Mental Health Medication
If you take psychotropic medications, meaning anti-depressants, anti-anxiety medications, mood stabilizers, or anti-psychotic medications, it’s not unusual that at one time or another during the course of your working with your psychiatrist, you may experience a side effect or a drug interaction.
This one makes you small, this one makes you tall…
Like Alice in Wonderland, who drinks a potion and grows too small to reach the key she has left on a table, and who then eats a cake that makes her grow so tall she hits her head on the ceiling, taking medications to try to feel “just right” can be quite the unnerving experiment.
It’s only one of the many reasons that working with a therapist while taking psychotropic medication for a mental health diagnosis is a good idea… another being that the addition of psychotherapy to psychotropic medication generally leads to faster relief of symptoms, longer periods of time without relapses, or both.
The psychotropic medication roller coaster…
The up-and-down roller-coaster ride of trying to get the right medications, in the right dosages, in the right combinations to help alleviate mental health symptoms can be frustrating, confusing, and sometimes downright scary.
Being able to be informed about what is normal to expect in terms of both beneficial and potential side effects can be helpful as you begin that process.
When medications interact…
It’s important that you know that one of your psychotropic medications can interact with another one of your psychotropic medications, or with an over-the-counter medication, or even with an herbal supplement you take.
Sometimes taking more than one medication can either increase the effectiveness of one (or both) medications, decrease the effectiveness of one (or both) medications, or cause side effects that would not even occur with just the one medication.
“Great, now I’m thinking I have every side effect listed!”
Everyone wants to be an informed consumer of something as powerful as psychotropic medication.
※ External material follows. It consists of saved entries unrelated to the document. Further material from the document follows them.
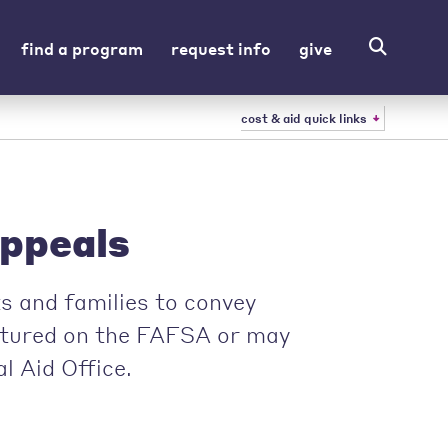
find a program
request info
give
cost & aid quick links
Appeals
s and families to convey
ptured on the FAFSA or may
l Aid Office.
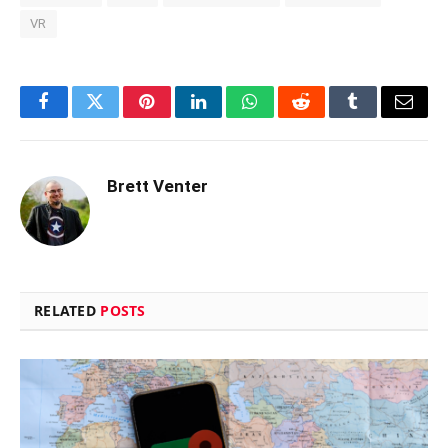
VR
Facebook
Twitter
Pinterest
LinkedIn
WhatsApp
Reddit
Tumblr
Email
Brett Venter
RELATED
POSTS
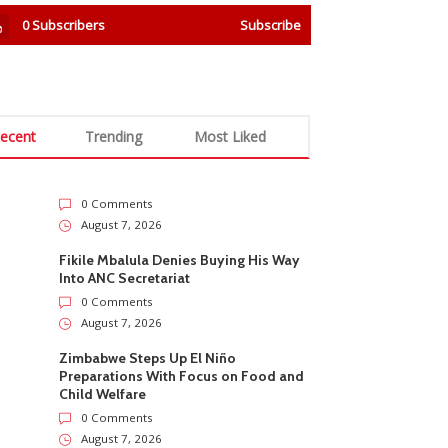
0
Subscribers
Subscribe
ecent
Trending
Most Liked
0 Comments
August 7, 2026
Fikile Mbalula Denies Buying His Way
Into ANC Secretariat
0 Comments
August 7, 2026
Zimbabwe Steps Up El Niño
Preparations With Focus on Food and
Child Welfare
0 Comments
August 7, 2026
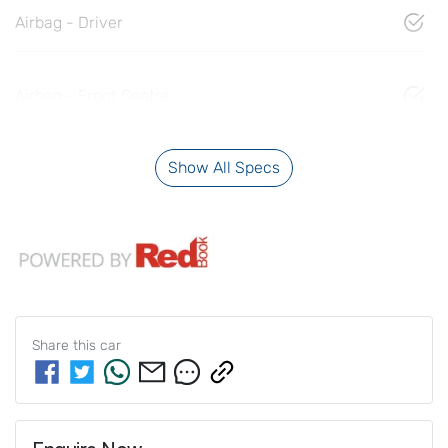
Airbag - Driver
Airbag - Front Centre
Show All Specs
Share this
car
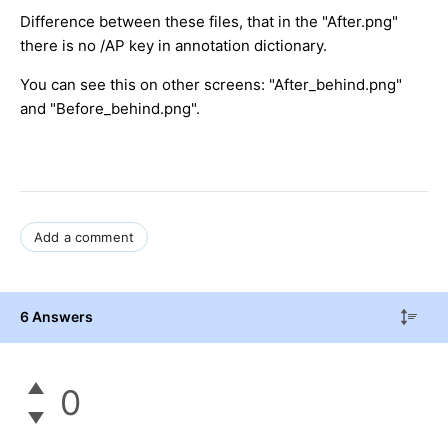
Difference between these files, that in the "After.png"
there is no /AP key in annotation dictionary.
You can see this on other screens: "After_behind.png"
and "Before_behind.png".
Add a comment
6 Answers
0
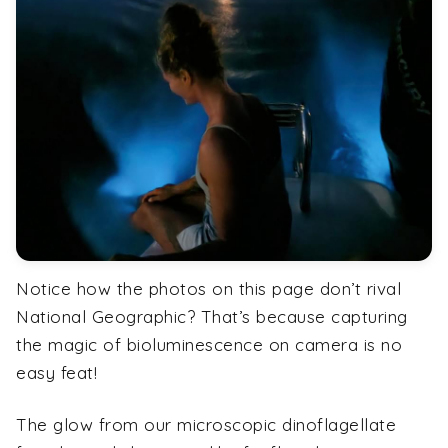
Notice how the photos on this page don’t rival
National Geographic? That’s because capturing
the magic of bioluminescence on camera is no
easy feat!
The glow from our microscopic dinoflagellate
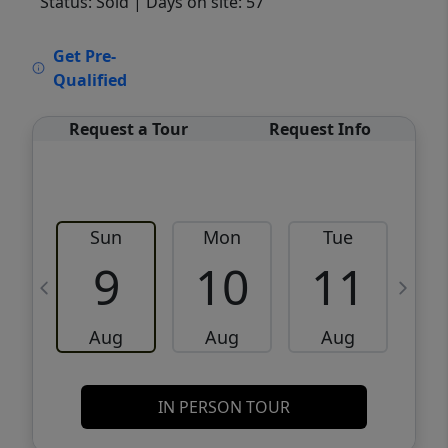
Status: Sold
| Days on site: 57
VCR-C15903466 - VCR-C159091383,VCR-
Get Pre-
C159052275
Qualified
Request a Tour
Request Info
Sun
Mon
Tue
W
9
10
11
Aug
Aug
Aug
IN PERSON TOUR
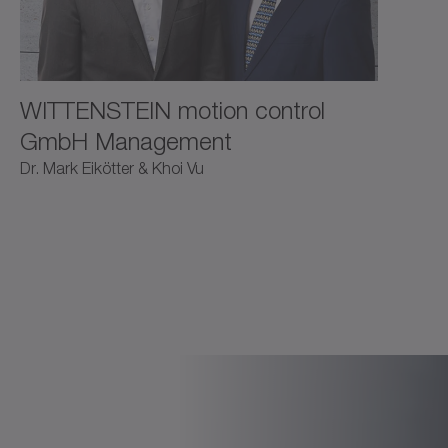
WITTENSTEIN motion control
GmbH Management
Dr. Mark Eikötter & Khoi Vu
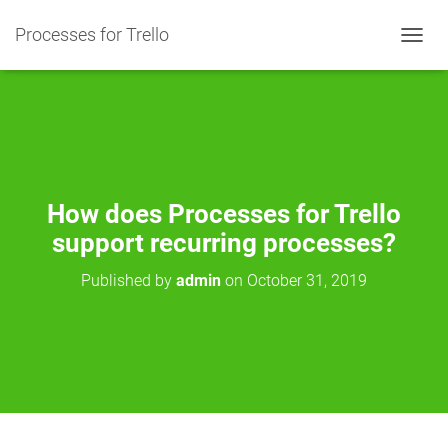
Processes for Trello
T
O
G
G
L
E
N
A
V
How does Processes for Trello
I
support recurring processes?
G
A
Published by
admin
on
October 31, 2019
T
I
O
N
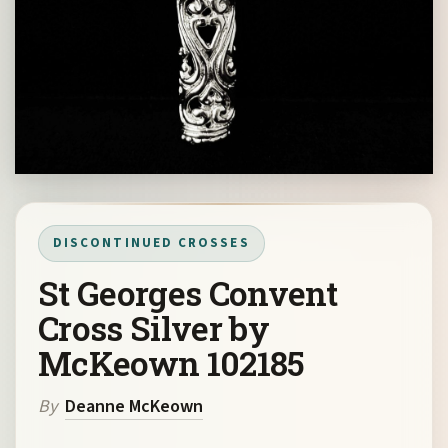
DISCONTINUED CROSSES
St Georges Convent
Cross Silver by
McKeown 102185
By
Deanne McKeown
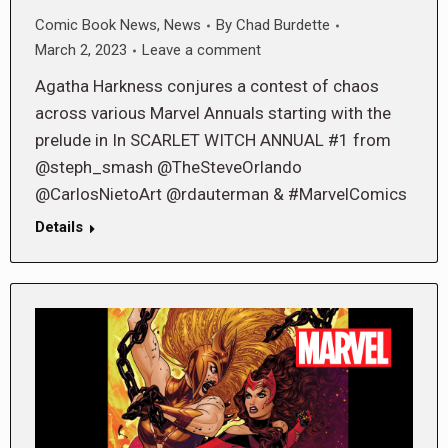
Comic Book News
,
News
By
Chad Burdette
March 2, 2023
Leave a comment
Agatha Harkness conjures a contest of chaos
across various Marvel Annuals starting with the
prelude in In SCARLET WITCH ANNUAL #1 from
@steph_smash @TheSteveOrlando
@CarlosNietoArt @rdauterman & #MarvelComics
Details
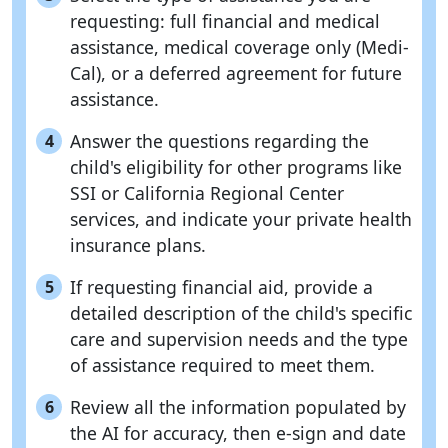
requesting: full financial and medical
assistance, medical coverage only (Medi-
Cal), or a deferred agreement for future
assistance.
Answer the questions regarding the
4
child's eligibility for other programs like
SSI or California Regional Center
services, and indicate your private health
insurance plans.
If requesting financial aid, provide a
5
detailed description of the child's specific
care and supervision needs and the type
of assistance required to meet them.
Review all the information populated by
6
the AI for accuracy, then e-sign and date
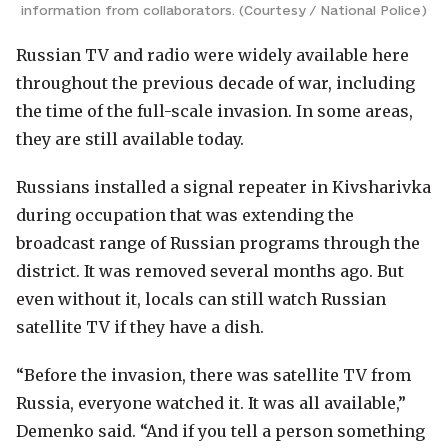
information from collaborators. (Courtesy / National Police)
Russian TV and radio were widely available here
throughout the previous decade of war, including
the time of the full-scale invasion. In some areas,
they are still available today.
Russians installed a signal repeater in Kivsharivka
during occupation that was extending the
broadcast range of Russian programs through the
district. It was removed several months ago. But
even without it, locals can still watch Russian
satellite TV if they have a dish.
“Before the invasion, there was satellite TV from
Russia, everyone watched it. It was all available,”
Demenko said. “And if you tell a person something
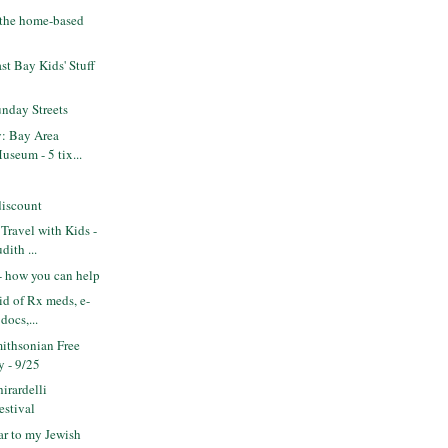
- the home-based
t Bay Kids' Stuff
nday Streets
y: Bay Area
seum - 5 tix...
discount
Travel with Kids -
ith ...
 - how you can help
id of Rx meds, e-
docs,...
ithsonian Free
 - 9/25
irardelli
estival
r to my Jewish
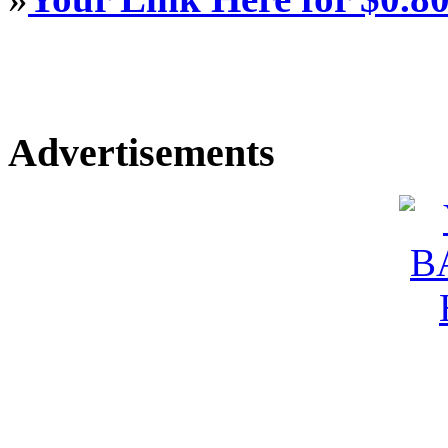
Advertisements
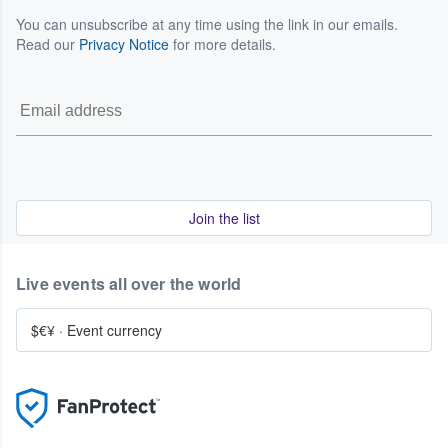
You can unsubscribe at any time using the link in our emails.
Read our
Privacy Notice
for more details.
Join the list
Live events all over the world
$€¥
·
Event currency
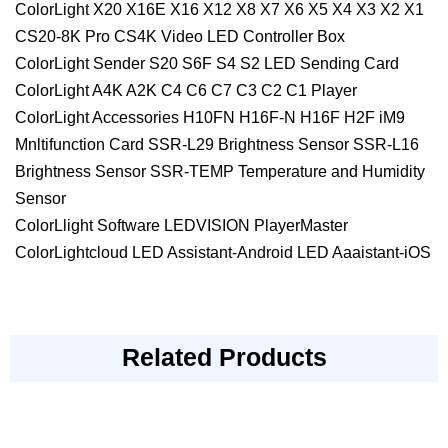
ColorLight X20 X16E X16 X12 X8 X7 X6 X5 X4 X3 X2 X1
CS20-8K Pro CS4K Video LED Controller Box
ColorLight Sender S20 S6F S4 S2 LED Sending Card
ColorLight A4K A2K C4 C6 C7 C3 C2 C1 Player
ColorLight Accessories H10FN H16F-N H16F H2F iM9
Mnltifunction Card SSR-L29 Brightness Sensor SSR-L16
Brightness Sensor SSR-TEMP Temperature and Humidity
Sensor
ColorLlight Software LEDVISION PlayerMaster
ColorLightcloud LED Assistant-Android LED Aaaistant-iOS
Related Products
Everyone wants to be an informed consumer of something However, some clients I work with have been told by their doctors (or have learned through personal experience) that it’s not a good idea for them to research side effects or read the prescription inserts about their medications.
Upon researching their meds, these individuals may begin to obsess about the possibility of having one of the many side effects that are listed for each medication.
“I’m not taking something with all those side effects!”
It’s important to remember that pharmaceutical companies are required to list ALL side effects that people taking their medication during drug trials experienced. It doesn’t matter if they were mild, moderate, or severe or if the side effects had anything to do with taking the drug (it is often impossible to know what causes what).
Do a drug interaction check instead!
I would agree that if reading about the potential side effects of medications make you either not want to take a medication that has been recommended to you, or it makes you obsess or worry about having those side effects, then you don’t have to read the package inserts.
However, there is something else you can do instead… and that is to use a drug interaction checker.
You can be an informed consumer!
How can you be an informed consumer of psychotropic medication and possible drug interactions? You can go to either of these websites: drugs.com or medscape.com , type in all of the medications, prescription drugs, over-the-counter medicines, or herbal supplements you take, and find out if any of them interact.
You can learn if there are any potentially serious interactions you should be aware of. If you have questions, you can consult your pharmacist or your prescribing doctor for more information.
“A Little Power is a Dangerous Thing”
There is a saying that “A little knowledge is a dangerous thing.” But it is also said that “Knowledge is Power.” I personally think that it’s a little power that is a dangerous thing, but that’s another topic altogether. What you’re looking for is a balance between too little knowledge and so much that it freaks you out… if you need help in finding the balance, that’s where a little therapy is worth its weight in gold… or prescriptions!